L’ensemble des données récoltées permet de dresser un constat. Les filles sont plus nombreuses que les garçons, parmi ceux qui souffrent. Les résultats montrent qu’un tiers des filles sont en détresse psychique contre un cinquième des garçons. « On retrouve là une constante des enquêtes en population générale adulte dans lesquelles la santé mentale est en générale ressentie comme plus mauvaise par les femmes », note la Drees.
S’il est encore tôt pour en dresser un bilan précis, le Covid est depuis passé par là. Les premiers signes montrent déjà des perturbations plus fortes et plus largement répandues chez les jeunes depuis le début de la pandémie.
Ainsi, fin 2021, on estimait à 20 % des 15-24 ans qui souffrent de symptômes dépressifs, selon la Défenseuse des droits, soit plus du double par rapport au niveau pré-Covid. Pendant le premier confinement, 13% des enfants de 8 à 9 ans ont subi des troubles socio-émotionnels. C’est pourquoi Jean-Michel Blanquer, le ministre de l’Éducation nationale, a répété combien il était important que le personnel éducatif veille au « bien-être » des enfants.
Dans les établissements scolaires, ce sont les PsyEN, psychologues de l’Éducation nationale, qui sont devenus les référents sur la santé mentale des élèves. Les PsyEN organisent des permanences, accueillent, écoutent, conseillent les élèves en fonction de leurs besoins.
La volonté de prendre en charge la santé mentale des élèves se heurte au manque de moyens pour accomplir pleinement cette ambitieuse mission. On compte aujourd’hui près d’un PsyEN pour 1 500 élèves. Cela reste bien moins que les 4 700 conseillers d’orientation dans les années 80. Un tiers d’entre eux sont aujourd’hui contractuels, un chiffre en constante augmentation, car les départs à la retraite ne sont pas remplacés.
De plus en plus d’établissements scolaires font appel à des prestataires libéraux, mais aussi à des associations. Le gouvernement a lancé au printemps 2021 des chèques psychologiques destinés aux enfants et adolescents, de 3 à 17 ans, pour rembourser jusqu’à dix séances avec un thérapeute du privé.
Selon l’Unicef : « les troubles mentaux diagnostiqués, notamment le trouble déficitaire de l’attention/hyperactivité, l’anxiété, l’autisme, les troubles bipolaires, ou encore les troubles du comportement, peuvent avoir des effets néfastes considérables sur la santé, l’éducation, la qualité de vie et la capacité à obtenir un revenu des enfants et des jeunes ».
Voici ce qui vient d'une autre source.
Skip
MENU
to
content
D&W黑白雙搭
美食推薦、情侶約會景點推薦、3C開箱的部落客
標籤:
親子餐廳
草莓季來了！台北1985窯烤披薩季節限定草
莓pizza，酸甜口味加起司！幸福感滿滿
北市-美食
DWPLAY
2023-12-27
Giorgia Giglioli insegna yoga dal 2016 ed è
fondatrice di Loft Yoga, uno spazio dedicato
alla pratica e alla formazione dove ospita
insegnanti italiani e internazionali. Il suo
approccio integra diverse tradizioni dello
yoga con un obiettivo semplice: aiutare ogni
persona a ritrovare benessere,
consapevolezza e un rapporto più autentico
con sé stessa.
Bien qu’il ne soit pas possible de calculer les répercussions de ces troubles sur la vie des enfants, une nouvelle analyse de la London School of Economics, qui figure également dans le rapport de l’Unicef, souligne que la contribution aux économies perdue en raison des troubles mentaux entraînant un handicap ou un décès parmi les jeunes est estimée à près de 390 milliards de dollars par an.
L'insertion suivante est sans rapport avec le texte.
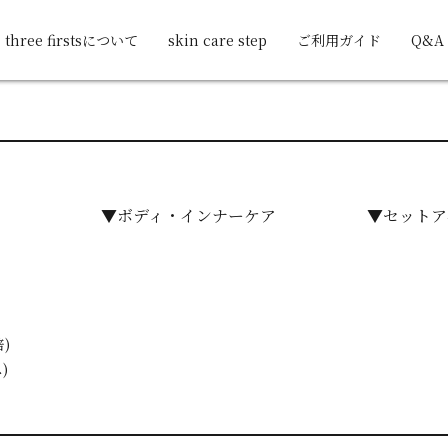
three firstsについて
skin care step
ご利用ガイド
Q&A
▼ボディ・インナーケア
▼セットア
)
)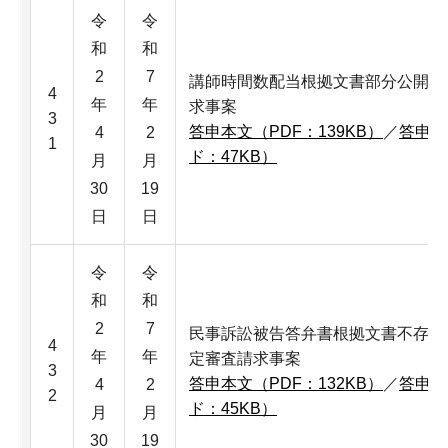
令
令
和
和
2
7
講師時間数配当根拠文書部分公開決
4
年
年
求事案
3
答申本文（PDF：139KB）
／
答申本
4
2
1
ド：47KB）
月
月
30
19
日
日
令
令
和
和
2
7
民事訴訟被告答弁書根拠文書不存在
4
年
年
定審査請求事案
3
答申本文（PDF：132KB）
／
答申本
4
2
2
ド：45KB）
月
月
30
19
Dans son rapport, l’Unicef apporte des pistes pour remédier au problème, tout en soulignant que de nombreux facteurs personnels (attention des parents, situation politique d’un pays, nécessité d’utiliser la pédagogie différenciée, etc.) contribueront toujours à la santé mentale des enfants.
Parmi les solutions proposées, on retrouve :
- l’investissement dans la santé mentale des enfants et des adolescents dans tous les secteurs, et pas seulement celui de la santé, afin de soutenir une approche de la prévention ;
- l’intégration et le déploiement à grande échelle des interventions fondées sur des données probantes dans les secteurs de la santé, de l’éducation et de la protection sociale, notamment des programmes d’éducation parentale qui promeuvent des soins réactifs et bienveillants ;
- briser le silence qui entoure la maladie mentale, en éliminant la stigmatisation et en favorisant une meilleure compréhension de celle-ci, ainsi qu’en prenant en compte le vécu des enfants et des jeunes.